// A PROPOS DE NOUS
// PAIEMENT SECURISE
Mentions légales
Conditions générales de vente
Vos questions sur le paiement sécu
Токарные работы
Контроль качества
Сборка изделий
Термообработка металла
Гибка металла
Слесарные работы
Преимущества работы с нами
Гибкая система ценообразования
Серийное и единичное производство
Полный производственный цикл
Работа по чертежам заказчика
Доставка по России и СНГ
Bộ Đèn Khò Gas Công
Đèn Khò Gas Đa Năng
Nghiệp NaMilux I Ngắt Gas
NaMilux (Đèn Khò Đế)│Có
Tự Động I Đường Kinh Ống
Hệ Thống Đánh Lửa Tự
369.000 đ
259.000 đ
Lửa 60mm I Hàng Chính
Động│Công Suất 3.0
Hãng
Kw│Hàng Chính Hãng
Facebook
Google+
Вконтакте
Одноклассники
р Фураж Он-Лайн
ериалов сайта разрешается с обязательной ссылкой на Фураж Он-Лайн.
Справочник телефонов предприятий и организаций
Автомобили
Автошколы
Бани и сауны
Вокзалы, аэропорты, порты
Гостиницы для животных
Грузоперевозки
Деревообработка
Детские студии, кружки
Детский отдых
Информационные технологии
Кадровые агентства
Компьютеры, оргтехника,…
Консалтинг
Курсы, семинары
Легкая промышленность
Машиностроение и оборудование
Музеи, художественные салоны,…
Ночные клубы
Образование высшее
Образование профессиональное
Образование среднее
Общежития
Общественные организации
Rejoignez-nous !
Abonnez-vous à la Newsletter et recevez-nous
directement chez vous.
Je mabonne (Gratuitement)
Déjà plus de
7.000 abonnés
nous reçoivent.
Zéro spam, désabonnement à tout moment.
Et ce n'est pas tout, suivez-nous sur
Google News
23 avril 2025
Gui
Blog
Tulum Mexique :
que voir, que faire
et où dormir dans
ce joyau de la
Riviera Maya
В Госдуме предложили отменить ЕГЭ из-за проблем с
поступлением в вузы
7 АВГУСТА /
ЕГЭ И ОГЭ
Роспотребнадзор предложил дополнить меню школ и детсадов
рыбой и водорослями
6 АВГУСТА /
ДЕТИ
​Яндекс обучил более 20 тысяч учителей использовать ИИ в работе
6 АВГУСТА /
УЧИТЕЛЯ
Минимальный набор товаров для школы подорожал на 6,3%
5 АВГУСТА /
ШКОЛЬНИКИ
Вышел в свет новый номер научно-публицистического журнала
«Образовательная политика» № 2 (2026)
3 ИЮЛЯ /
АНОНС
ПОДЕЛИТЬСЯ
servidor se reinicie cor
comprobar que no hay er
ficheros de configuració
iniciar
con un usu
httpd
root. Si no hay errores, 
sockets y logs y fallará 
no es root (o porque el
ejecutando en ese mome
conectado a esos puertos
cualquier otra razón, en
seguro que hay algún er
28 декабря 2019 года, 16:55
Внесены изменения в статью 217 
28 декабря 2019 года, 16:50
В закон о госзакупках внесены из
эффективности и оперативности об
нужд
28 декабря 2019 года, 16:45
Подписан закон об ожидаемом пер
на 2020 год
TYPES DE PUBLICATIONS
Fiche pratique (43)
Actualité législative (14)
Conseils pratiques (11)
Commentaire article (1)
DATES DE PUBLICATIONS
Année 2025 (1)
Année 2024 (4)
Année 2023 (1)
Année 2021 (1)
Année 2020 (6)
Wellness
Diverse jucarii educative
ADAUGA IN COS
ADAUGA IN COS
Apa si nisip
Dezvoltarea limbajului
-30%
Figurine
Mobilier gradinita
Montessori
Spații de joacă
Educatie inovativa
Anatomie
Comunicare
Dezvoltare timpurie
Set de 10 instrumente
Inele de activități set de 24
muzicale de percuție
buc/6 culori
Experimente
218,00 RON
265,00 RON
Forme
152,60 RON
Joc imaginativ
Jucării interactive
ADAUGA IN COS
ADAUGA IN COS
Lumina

— Request —
A word-for-word transcription of the data above is required.

— Completed exercise —
// A PROPOS DE NOUS
// PAIEMENT SECURISE
Mentions légales
Conditions générales de vente
Vos questions sur le paiement sécu
Токарные работы
Контроль качества
Сборка изделий
Термообработка металла
Гибка металла
Слесарные работы
Преимущества работы с нами
Гибкая система ценообразования
Серийное и единичное производство
Полный производственный цикл
Работа по чертежам заказчика
Доставка по России и СНГ
Bộ Đèn Khò Gas Công
Đèn Khò Gas Đa Năng
Nghiệp NaMilux I Ngắt Gas
NaMilux (Đèn Khò Đế)│Có
Tự Động I Đường Kinh Ống
Hệ Thống Đánh Lửa Tự
369.000 đ
259.000 đ
Lửa 60mm I Hàng Chính
Động│Công Suất 3.0
Hãng
Kw│Hàng Chính Hãng
Facebook
Google+
Вконтакте
Одноклассники
р Фураж Он-Лайн
ериалов сайта разрешается с обязательной ссылкой на Фураж Он-Лайн.
Справочник телефонов предприятий и организаций
Автомобили
Автошколы
Бани и сауны
Вокзалы, аэропорты, порты
Гостиницы для животных
Грузоперевозки
Деревообработка
Детские студии, кружки
Детский отдых
Информационные технологии
Кадровые агентства
Компьютеры, оргтехника,…
Консалтинг
Курсы, семинары
Легкая промышленность
Машиностроение и оборудование
Музеи, художественные салоны,…
Ночные клубы
Образование высшее
Образование профессиональное
Образование среднее
Общежития
Общественные организации
Rejoignez-nous !
Abonnez-vous à la Newsletter et recevez-nous
directement chez vous.
Je mabonne (Gratuitement)
Déjà plus de
7.000 abonnés
nous reçoivent.
Zéro spam, désabonnement à tout moment.
Et ce n'est pas tout, suivez-nous sur
Google News
23 avril 2025
Gui
Blog
Tulum Mexique :
que voir, que faire
et où dormir dans
ce joyau de la
Riviera Maya
В Госдуме предложили отменить ЕГЭ из-за проблем с
поступлением в вузы
7 АВГУСТА /
ЕГЭ И ОГЭ
Роспотребнадзор предложил дополнить меню школ и детсадов
рыбой и водорослями
6 АВГУСТА /
ДЕТИ
​Яндекс обучил более 20 тысяч учителей использовать ИИ в работе
6 АВГУСТА /
УЧИТЕЛЯ
Минимальный набор товаров для школы подорожал на 6,3%
5 АВГУСТА /
ШКОЛЬНИКИ
Вышел в свет новый номер научно-публицистического журнала
«Образовательная политика» № 2 (2026)
3 ИЮЛЯ /
АНОНС
ПОДЕЛИТЬСЯ
servidor se reinicie cor
comprobar que no hay er
ficheros de configuració
iniciar
con un usu
httpd
root. Si no hay errores, 
sockets y logs y fallará 
no es root (o porque el
ejecutando en ese mome
conectado a esos puertos
cualquier otra razón, en
seguro que hay algún er
28 декабря 2019 года, 16:55
Внесены изменения в статью 217 
28 декабря 2019 года, 16:50
В закон о госзакупках внесены из
эффективности и оперативности об
нужд
28 декабря 2019 года, 16:45
Подписан закон об ожидаемом пер
на 2020 год
TYPES DE PUBLICATIONS
Fiche pratique (43)
Actualité législative (14)
Conseils pratiques (11)
Commentaire article (1)
DATES DE PUBLICATIONS
Année 2025 (1)
Année 2024 (4)
Année 2023 (1)
Année 2021 (1)
Année 2020 (6)
Wellness
Diverse jucarii educative
ADAUGA IN COS
ADAUGA IN COS
Apa si nisip
Dezvoltarea limbajului
-30%
Figurine
Mobilier gradinita
Montessori
Spații de joacă
Educatie inovativa
Anatomie
Comunicare
Dezvoltare timpurie
Set de 10 instrumente
Inele de activități set de 24
muzicale de percuție
buc/6 culori
Experimente
218,00 RON
265,00 RON
Forme
152,60 RON
Joc imaginativ
Jucării interactive
ADAUGA IN COS
ADAUGA IN COS
Lumina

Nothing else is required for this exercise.